When Orion returned home, after concluding his business with the money- changer at Fostat, he had to make his way through a crowd of people, and found the court-yard full of men, and the guards and servants in the greatest excitement. No less a personage than the Patriarch had arrived on a visit, and was now in conference with Neforis. Sebek, the steward, informed Orion that he had asked for him, and that his mother wished that he should immediately join them and pay his respects to the very reverend Father.
"She wished it?" asked the young man, as he tossed his riding-hat to a slave, and he stood hesitating.
He was too much a son of his time, and the Church and her ministers had exercised too marked influence on his education, for the great prelate's visit to be regarded otherwise than as a high honor. At the same time he could not forget the insult done to his father's vanes, nor the Arab general's warning to be on his guard against Benjamin's enmity; and perhaps, he said to himself, it might be better to avoid a meeting with the powerful priest than to expose himself to the danger of losing his self-control and finding fresh food for his wrath.
However, he had in fact no choice, for the patriarch just now came out of the fountain-hall into the viridarium. The old man's tall figure was not bent, his snowy hair flowed in abundance round his proud head, and a white beard fell in soft waves far down his breast. His fine eyes rested on the young man with a keen glance, and though he had last seen Orion as a boy he recognized him at once as the master of the house. While Orion bowed low before him, the patriarch, in his deep, rich voice, addressed him with cheerful dignity.

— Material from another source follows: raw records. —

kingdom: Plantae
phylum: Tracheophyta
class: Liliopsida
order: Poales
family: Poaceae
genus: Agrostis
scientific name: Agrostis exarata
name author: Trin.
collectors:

"All hail, son of my never-to-be-forgotten friend! The child I remember, has, I see, grown to a fine man. I have devoted a short time to the mother, and now I must say what is needful to the son."
"In my father's study," Orion said to the steward; and he led the way with the ceremonious politeness of a chamberlain of the imperial court.
The patriarch, as he followed him, signed to his escort to remain behind, and as soon as the door was closed upon them, he went up to Orion and exclaimed: "Again I greet you! This, then, is the descendant of the great Menas, the son of Mukaukas George, the adored ruler of my flock at Memphis, who held the first place among the gilded youth of Constantinople in their gay whirl! A strange achievement for an Egyptian and a Christian! But first of all, child, first give me your hand!" He held out his right hand and Orion accepted it, but not without reserve, for he had suspected a scornful ring in the patriarch's address, and he could not help asking himself whether this man honestly meant so well by him, that he could address him thus paternally as "child" in all sincerity of heart? To refuse his hand was, however, impossible; still, he found courage to reply:
"I can but obey your desire, holy Father; but, at the same time, I do not know whether it becomes the son to grasp the hand of the foe who was not to be appeased even by Death, the reconciler—who grossly insulted the father, the noblest of men, and, in him, the son too, at the grave itself."
The patriarch shook his head with a supercilious smile, and a hot thrill shot through Orion as Benjamin laid his hand on his shoulder and said with grave kindness:
"A Christian does not find it hard to forgive a sinner, an antagonist, an enemy; and it is a joy to me to pardon the son who feels himself injured through his lost father, blind and foolish as his indignation may be. Your wrath can no more affect me, Child, than the Almighty in Heaven, and it would not even be blameworthy, but that—and of this we must speak presently—but that—well, I will be frank with you at once—but that your manner clearly and unmistakably betrays what you lack to make you a true Christian, and such a man as he must be who fills so conspicuous a position in this land governed by infidels. You know what I mean?"